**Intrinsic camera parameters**
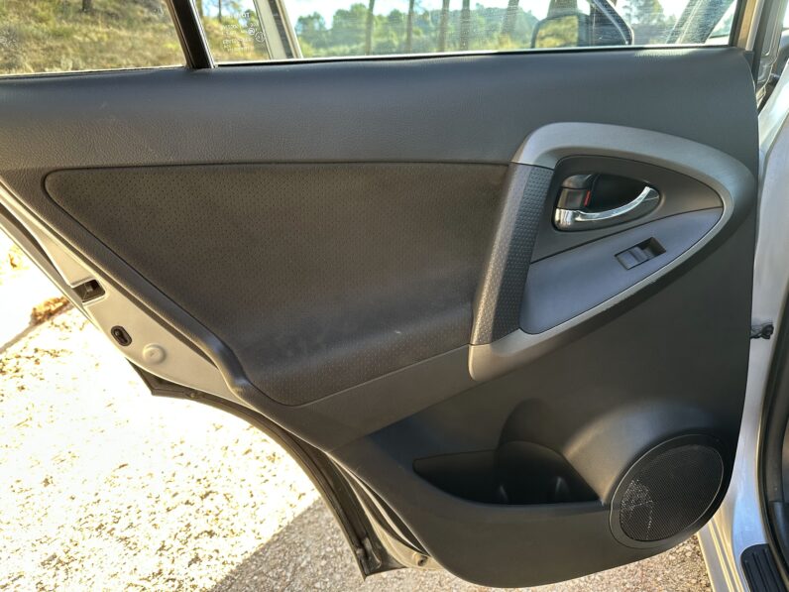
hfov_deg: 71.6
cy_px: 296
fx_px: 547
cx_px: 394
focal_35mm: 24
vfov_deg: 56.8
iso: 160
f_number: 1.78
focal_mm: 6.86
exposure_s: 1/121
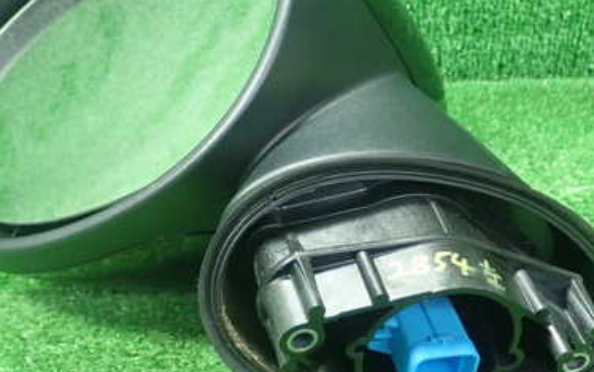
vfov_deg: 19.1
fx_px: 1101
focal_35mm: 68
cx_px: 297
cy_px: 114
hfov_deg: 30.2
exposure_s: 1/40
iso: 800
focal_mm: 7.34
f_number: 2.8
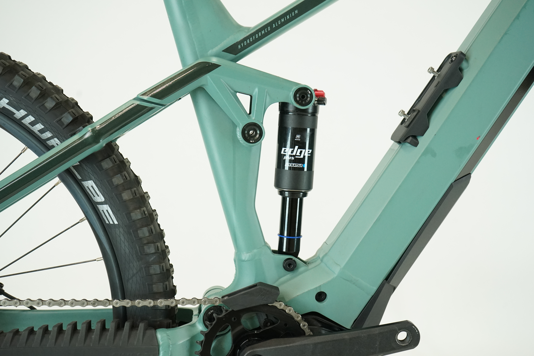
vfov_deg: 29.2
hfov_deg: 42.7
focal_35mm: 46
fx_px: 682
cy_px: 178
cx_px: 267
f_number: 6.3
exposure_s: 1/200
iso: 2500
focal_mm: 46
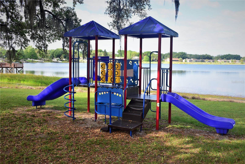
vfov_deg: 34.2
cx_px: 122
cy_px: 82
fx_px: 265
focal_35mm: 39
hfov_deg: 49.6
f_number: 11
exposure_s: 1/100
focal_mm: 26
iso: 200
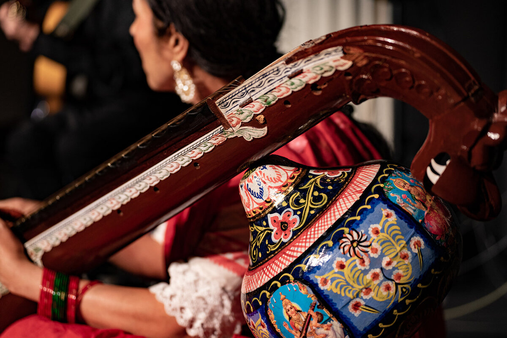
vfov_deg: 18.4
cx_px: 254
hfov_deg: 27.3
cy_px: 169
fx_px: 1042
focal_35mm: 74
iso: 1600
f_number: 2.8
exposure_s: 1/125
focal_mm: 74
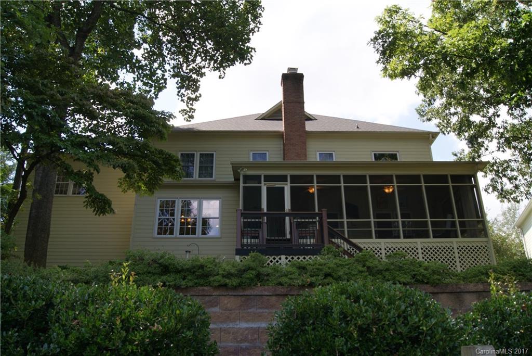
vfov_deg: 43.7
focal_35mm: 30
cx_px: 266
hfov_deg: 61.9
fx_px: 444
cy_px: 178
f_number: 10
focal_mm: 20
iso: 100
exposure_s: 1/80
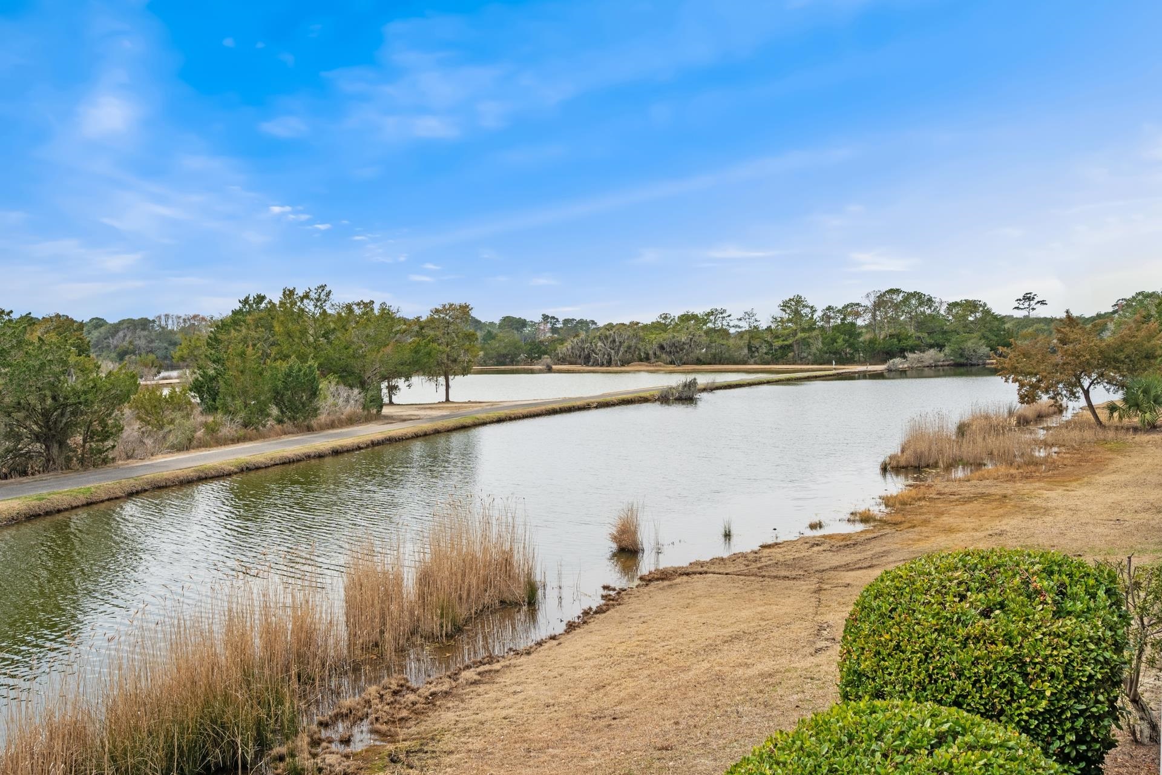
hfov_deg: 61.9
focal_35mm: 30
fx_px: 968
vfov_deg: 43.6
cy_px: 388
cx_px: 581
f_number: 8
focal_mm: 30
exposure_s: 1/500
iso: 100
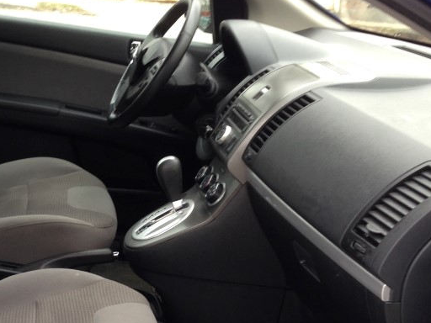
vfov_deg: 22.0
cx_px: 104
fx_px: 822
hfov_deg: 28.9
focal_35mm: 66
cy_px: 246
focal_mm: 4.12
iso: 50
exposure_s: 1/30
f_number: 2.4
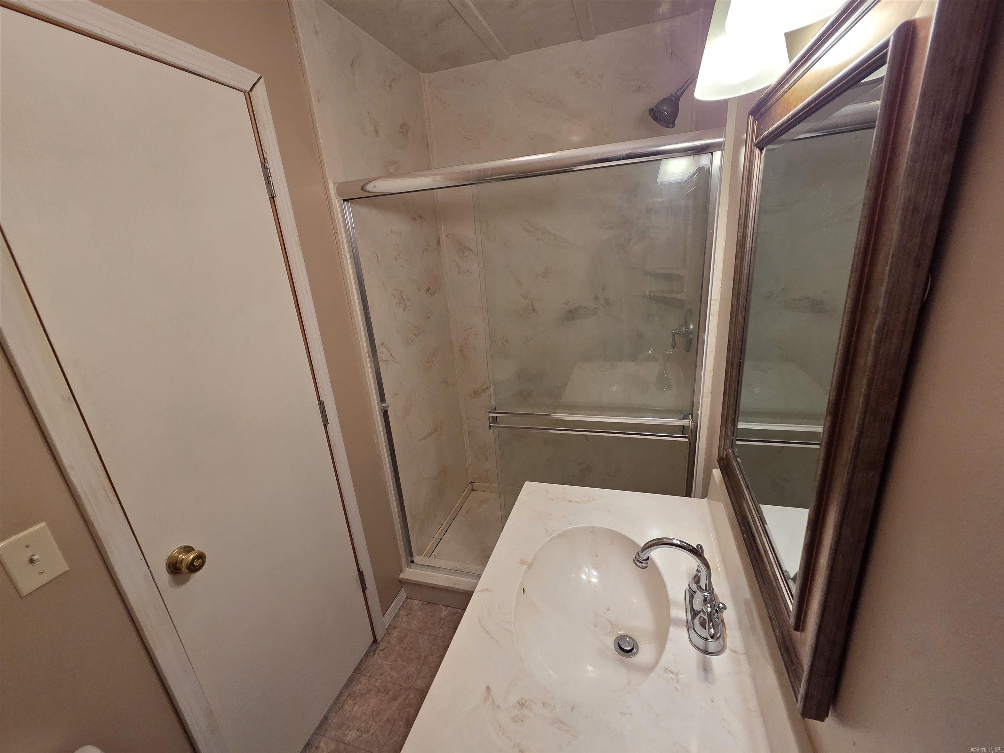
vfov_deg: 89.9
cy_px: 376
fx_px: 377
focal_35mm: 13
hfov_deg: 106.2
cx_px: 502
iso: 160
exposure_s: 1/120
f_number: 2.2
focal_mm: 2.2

**Exercise requirements**
The exact lines from the one containing "focal_mm: 20" through the end of the data are to be copied, with both ends kept and pictures left out.

**Task solution**
focal_mm: 20
iso: 100
exposure_s: 1/80
hfov_deg: 61.9
focal_35mm: 30
fx_px: 968
vfov_deg: 43.6
cy_px: 388
cx_px: 581
f_number: 8
focal_mm: 30
exposure_s: 1/500
iso: 100
vfov_deg: 22.0
cx_px: 104
fx_px: 822
hfov_deg: 28.9
focal_35mm: 66
cy_px: 246
focal_mm: 4.12
iso: 50
exposure_s: 1/30
f_number: 2.4
vfov_deg: 89.9
cy_px: 376
fx_px: 377
focal_35mm: 13
hfov_deg: 106.2
cx_px: 502
iso: 160
exposure_s: 1/120
f_number: 2.2
focal_mm: 2.2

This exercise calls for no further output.